Plotted data images:
******************************

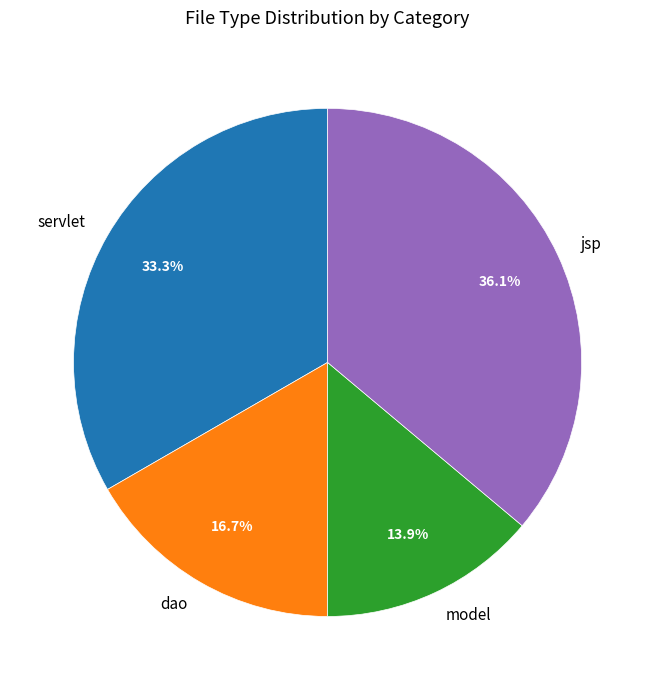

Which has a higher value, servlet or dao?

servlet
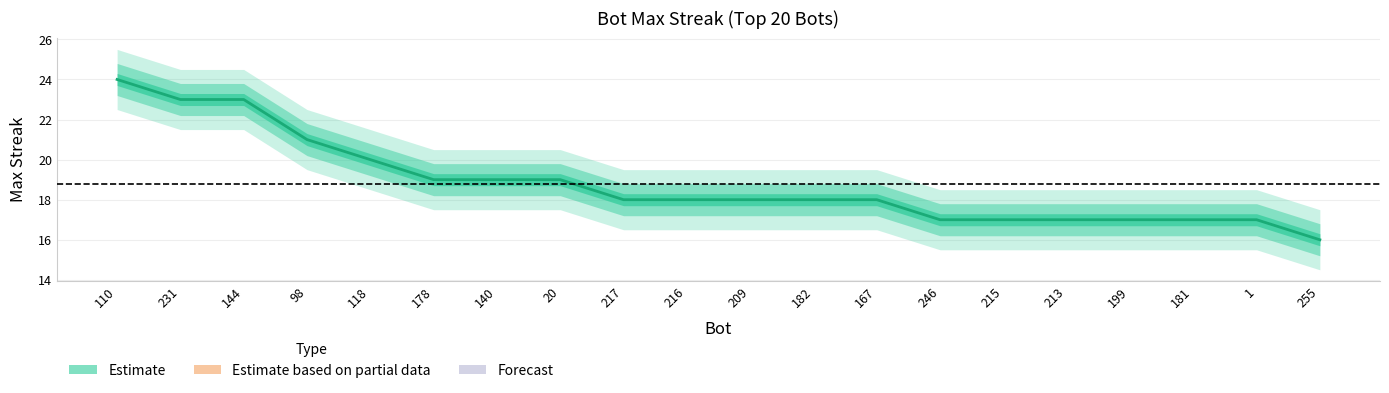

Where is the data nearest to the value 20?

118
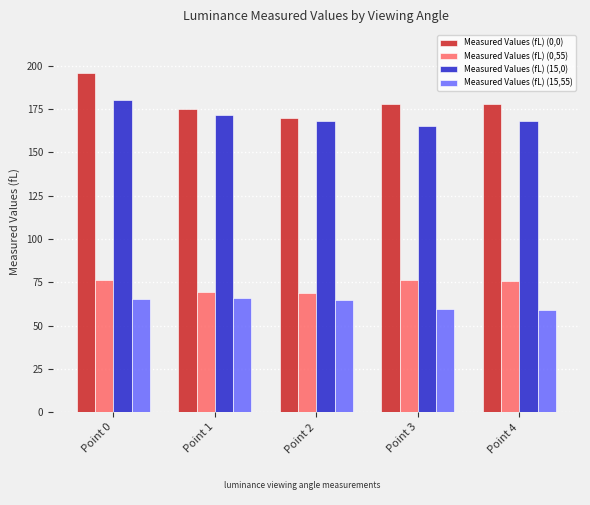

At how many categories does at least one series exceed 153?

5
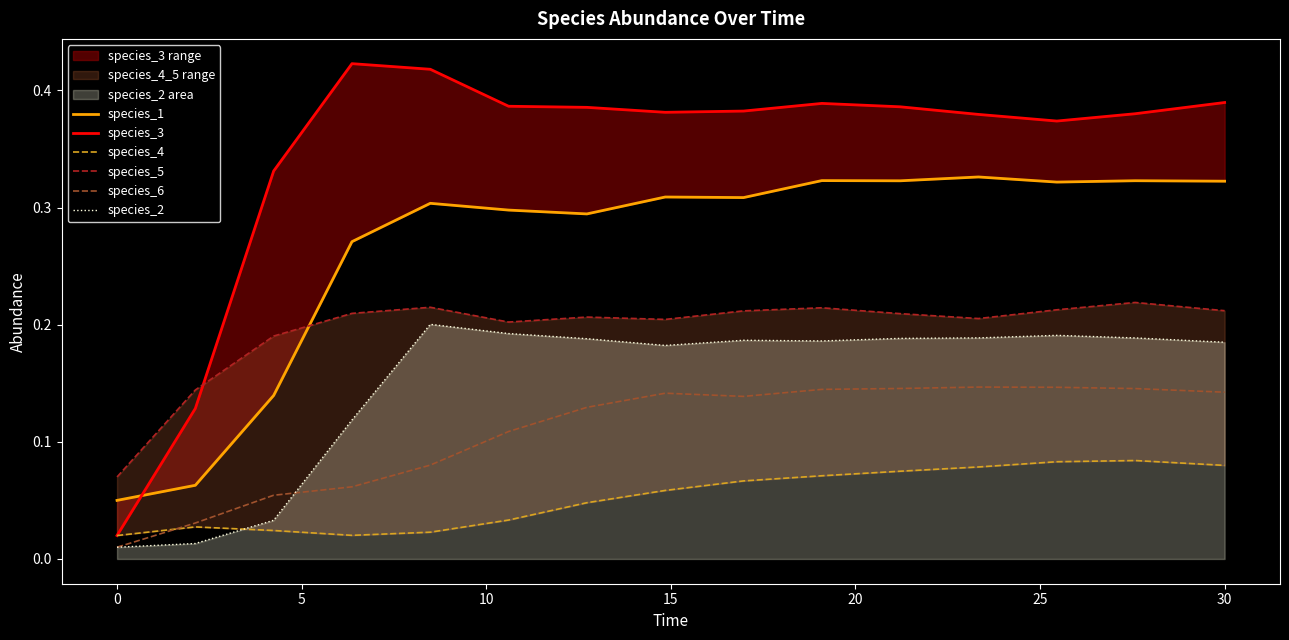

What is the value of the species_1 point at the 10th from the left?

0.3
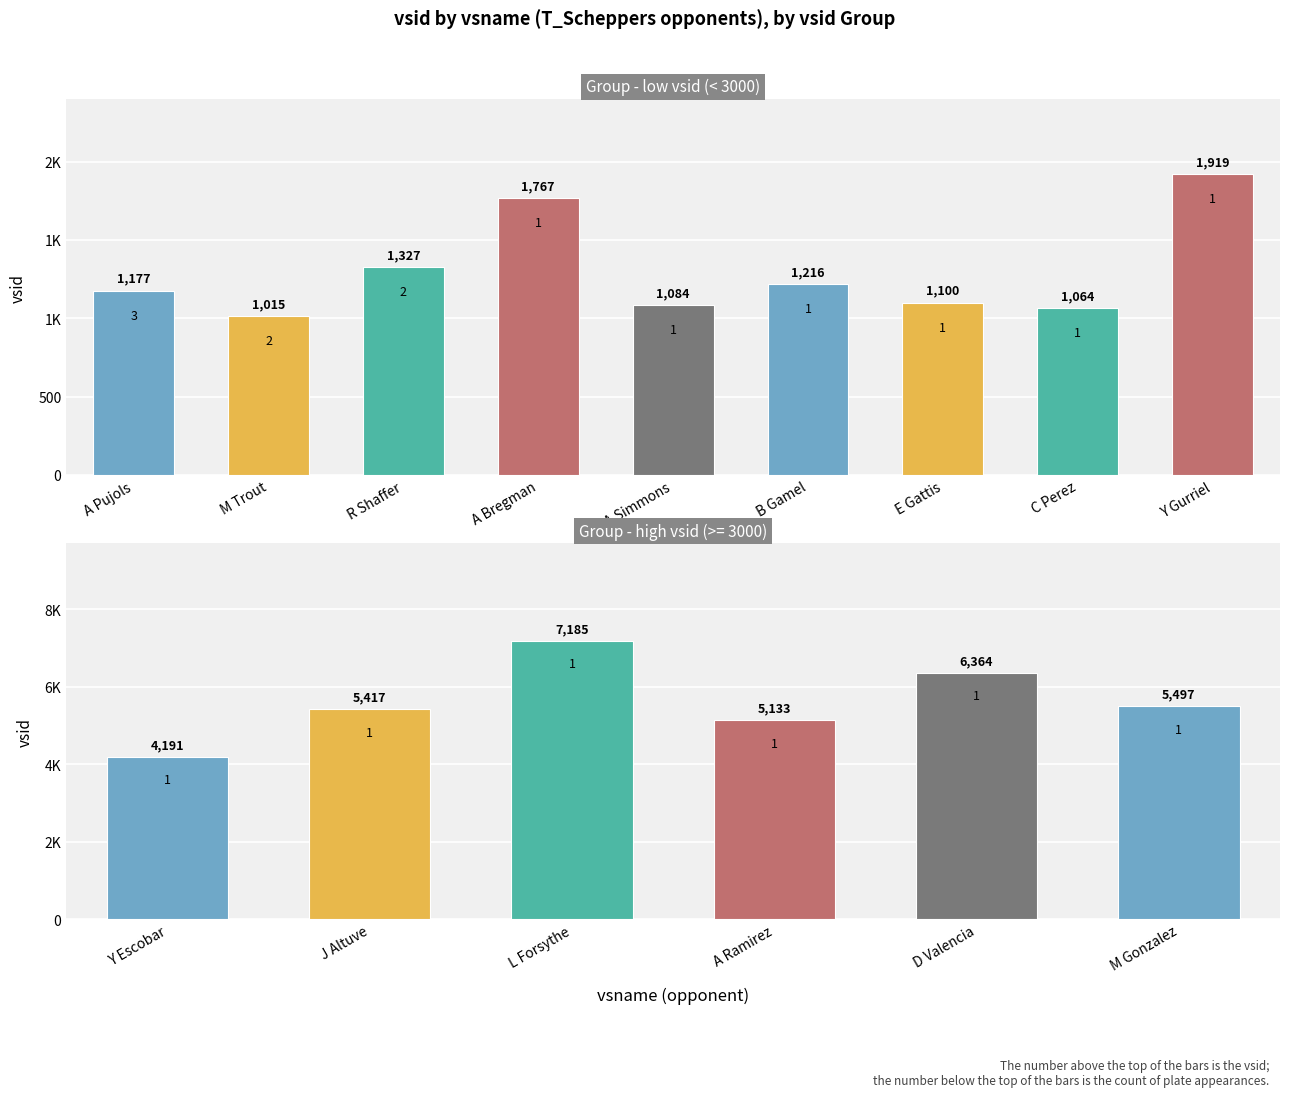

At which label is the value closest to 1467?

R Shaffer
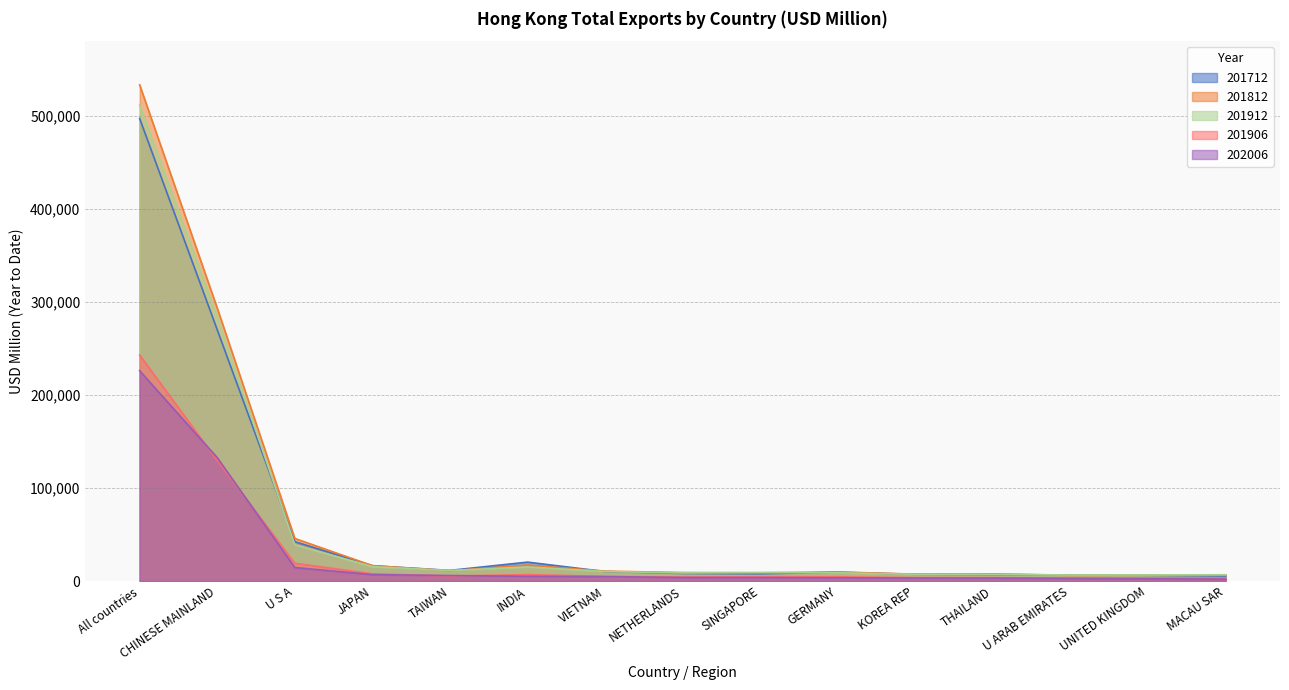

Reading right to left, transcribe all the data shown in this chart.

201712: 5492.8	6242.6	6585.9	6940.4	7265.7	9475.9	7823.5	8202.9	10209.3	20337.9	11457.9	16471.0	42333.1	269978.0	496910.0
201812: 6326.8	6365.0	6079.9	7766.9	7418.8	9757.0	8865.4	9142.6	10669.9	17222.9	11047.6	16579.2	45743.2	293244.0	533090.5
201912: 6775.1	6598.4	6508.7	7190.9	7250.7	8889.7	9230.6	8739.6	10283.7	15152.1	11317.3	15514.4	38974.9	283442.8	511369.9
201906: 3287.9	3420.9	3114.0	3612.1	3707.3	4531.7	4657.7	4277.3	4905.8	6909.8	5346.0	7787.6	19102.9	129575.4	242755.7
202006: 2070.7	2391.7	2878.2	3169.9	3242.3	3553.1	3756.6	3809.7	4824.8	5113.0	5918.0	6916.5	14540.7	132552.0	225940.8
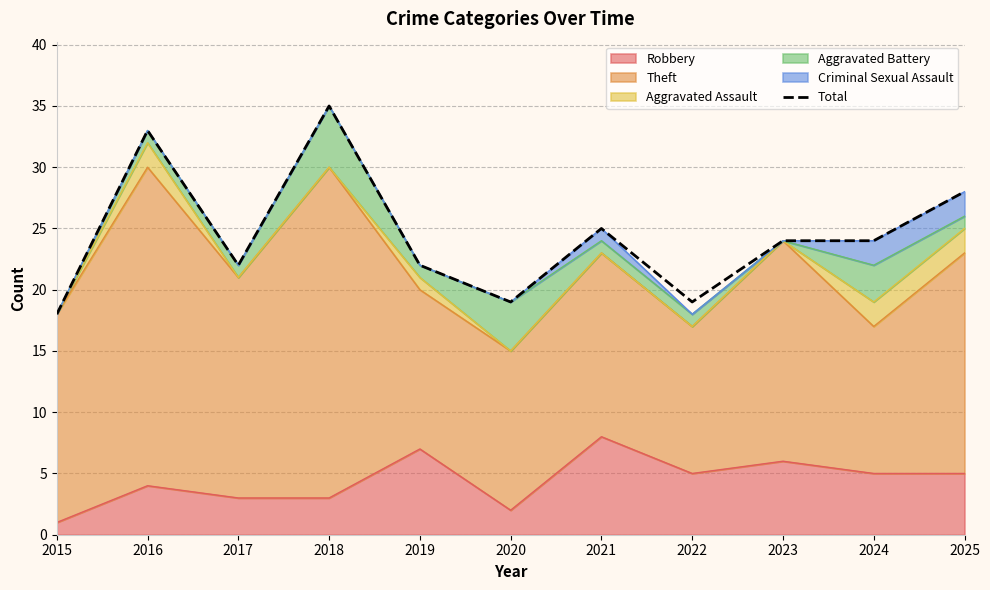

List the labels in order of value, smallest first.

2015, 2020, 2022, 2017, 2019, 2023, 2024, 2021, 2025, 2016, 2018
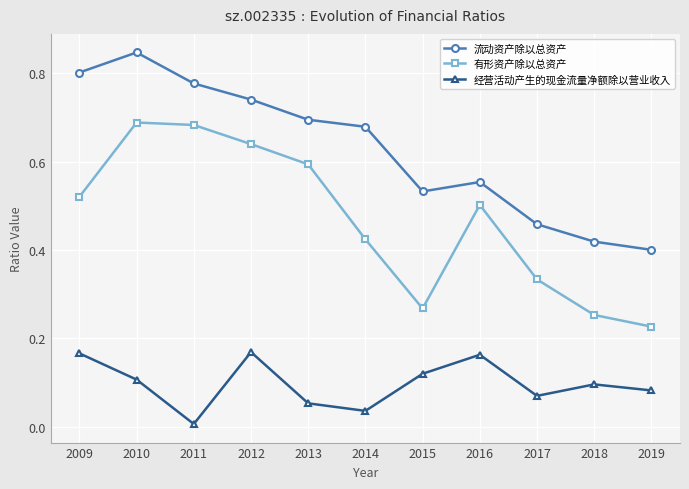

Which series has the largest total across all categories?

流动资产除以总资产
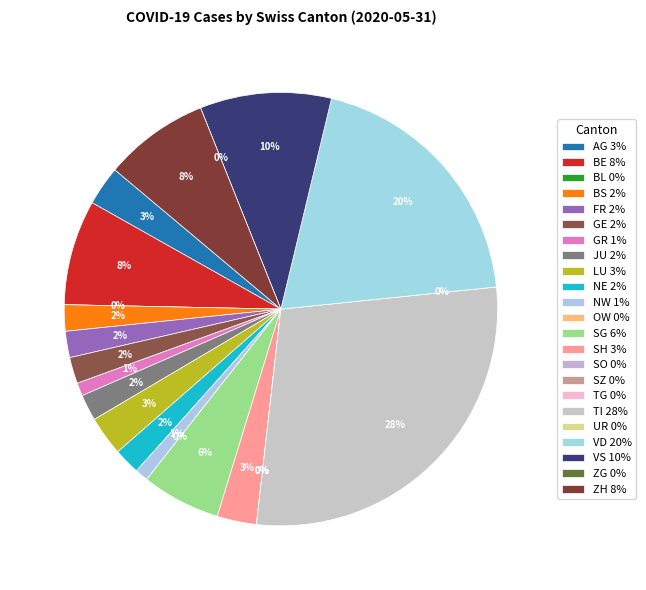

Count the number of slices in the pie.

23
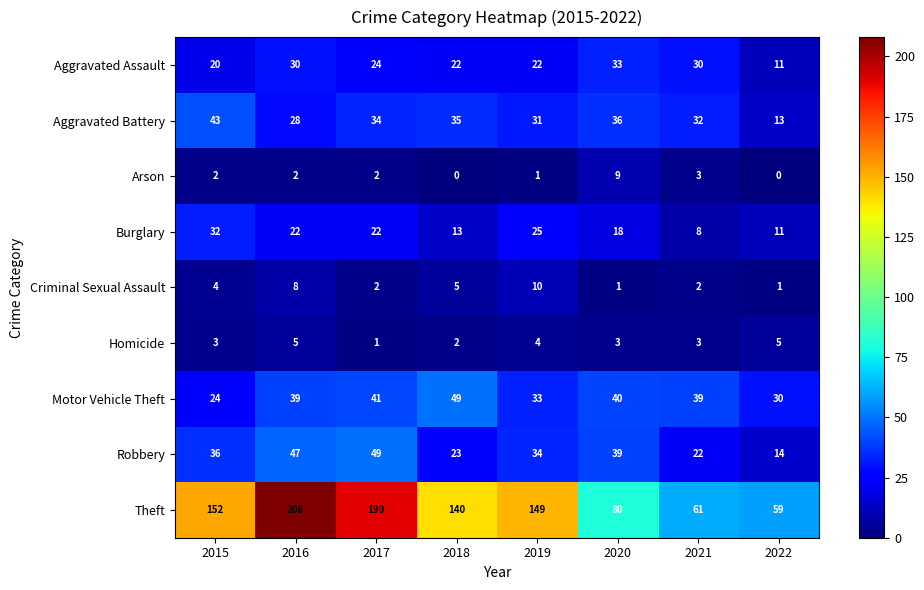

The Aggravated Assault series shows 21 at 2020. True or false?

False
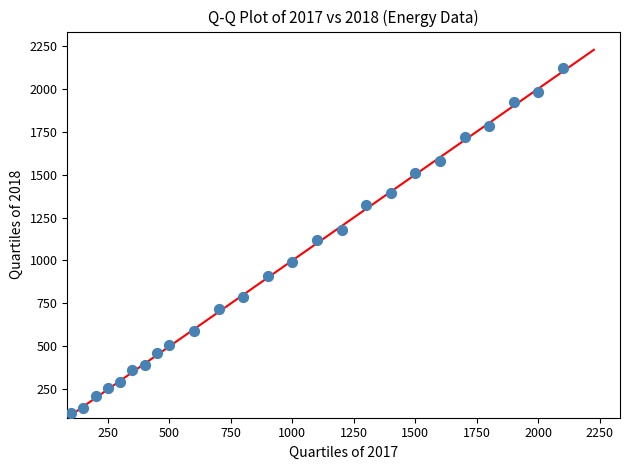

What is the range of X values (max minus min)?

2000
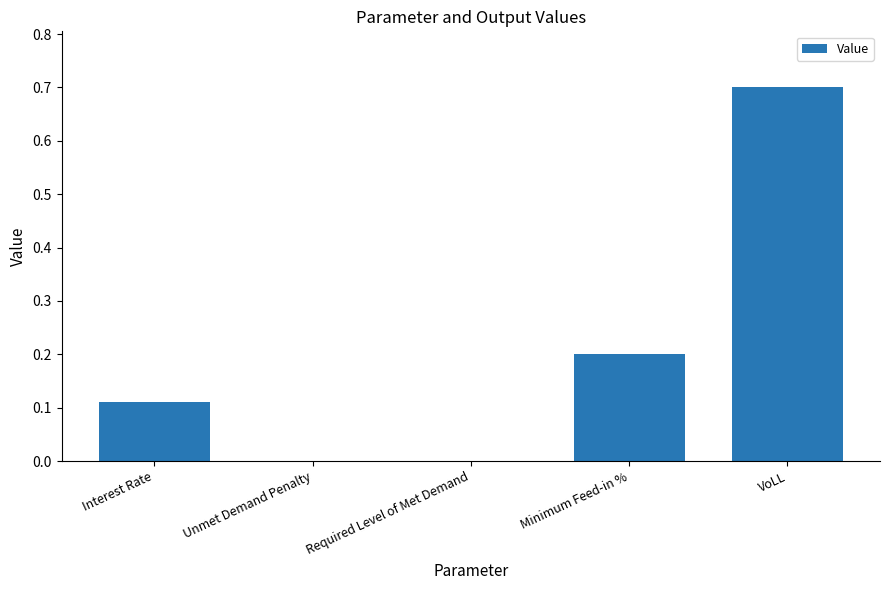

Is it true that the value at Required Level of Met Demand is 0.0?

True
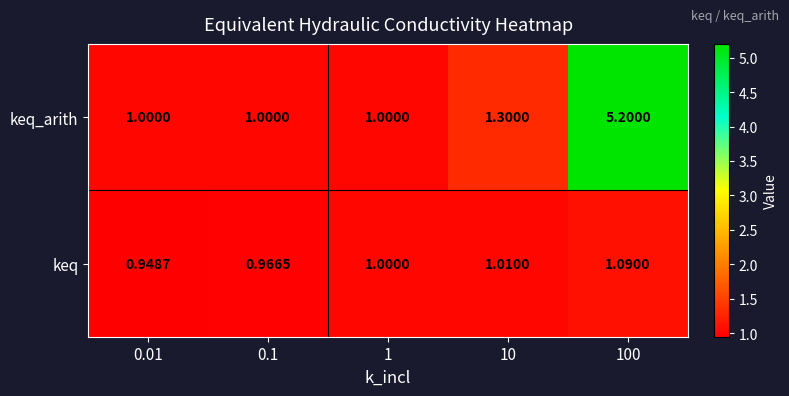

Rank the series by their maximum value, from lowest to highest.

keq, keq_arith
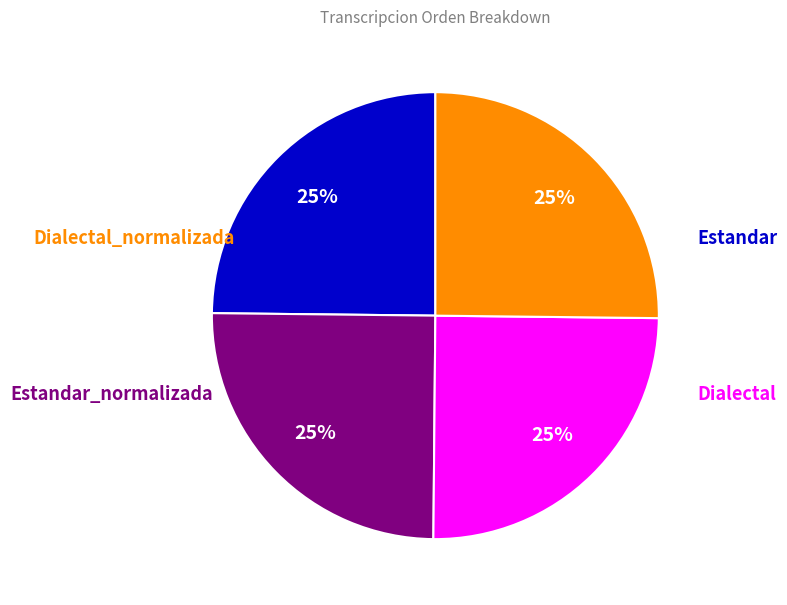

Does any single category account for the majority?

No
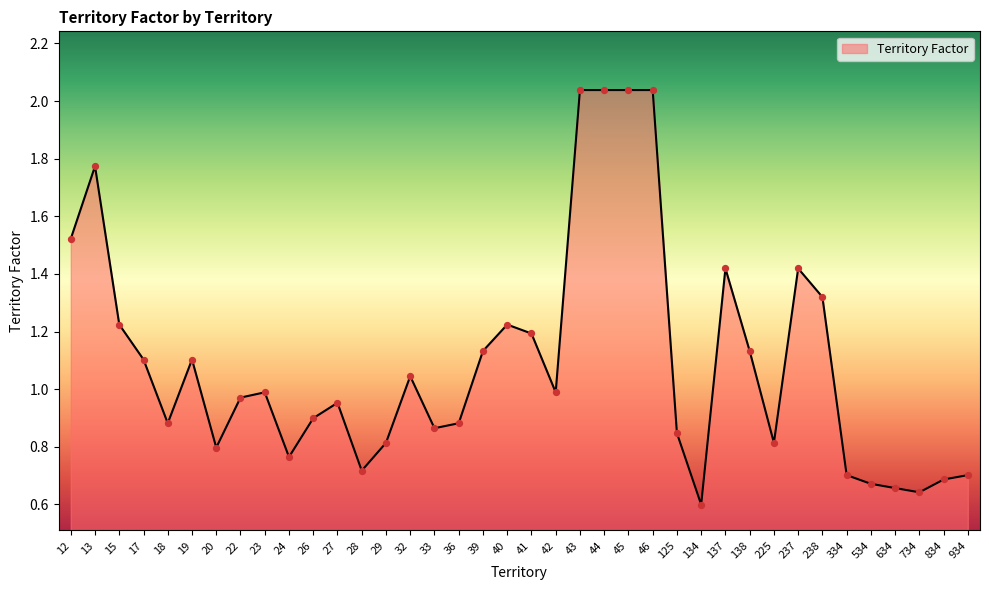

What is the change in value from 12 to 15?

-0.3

******************************

Reproduce the material with every occurrence of "series" replaced by "data series" and all other text unchanged, omitting the pictures.

Which has a higher value, servlet or dao?

servlet

Where is the data nearest to the value 20?

118

At how many categories does at least one data series exceed 153?

5

What is the value of the species_1 point at the 10th from the left?

0.3

At which label is the value closest to 1467?

R Shaffer

Reading right to left, transcribe all the data shown in this chart.

201712: 5492.8	6242.6	6585.9	6940.4	7265.7	9475.9	7823.5	8202.9	10209.3	20337.9	11457.9	16471.0	42333.1	269978.0	496910.0
201812: 6326.8	6365.0	6079.9	7766.9	7418.8	9757.0	8865.4	9142.6	10669.9	17222.9	11047.6	16579.2	45743.2	293244.0	533090.5
201912: 6775.1	6598.4	6508.7	7190.9	7250.7	8889.7	9230.6	8739.6	10283.7	15152.1	11317.3	15514.4	38974.9	283442.8	511369.9
201906: 3287.9	3420.9	3114.0	3612.1	3707.3	4531.7	4657.7	4277.3	4905.8	6909.8	5346.0	7787.6	19102.9	129575.4	242755.7
202006: 2070.7	2391.7	2878.2	3169.9	3242.3	3553.1	3756.6	3809.7	4824.8	5113.0	5918.0	6916.5	14540.7	132552.0	225940.8

List the labels in order of value, smallest first.

2015, 2020, 2022, 2017, 2019, 2023, 2024, 2021, 2025, 2016, 2018

Which data series has the largest total across all categories?

流动资产除以总资产

Count the number of slices in the pie.

23

The Aggravated Assault data series shows 21 at 2020. True or false?

False

What is the range of X values (max minus min)?

2000

Is it true that the value at Required Level of Met Demand is 0.0?

True

Rank the data series by their maximum value, from lowest to highest.

keq, keq_arith

Does any single category account for the majority?

No

What is the change in value from 12 to 15?

-0.3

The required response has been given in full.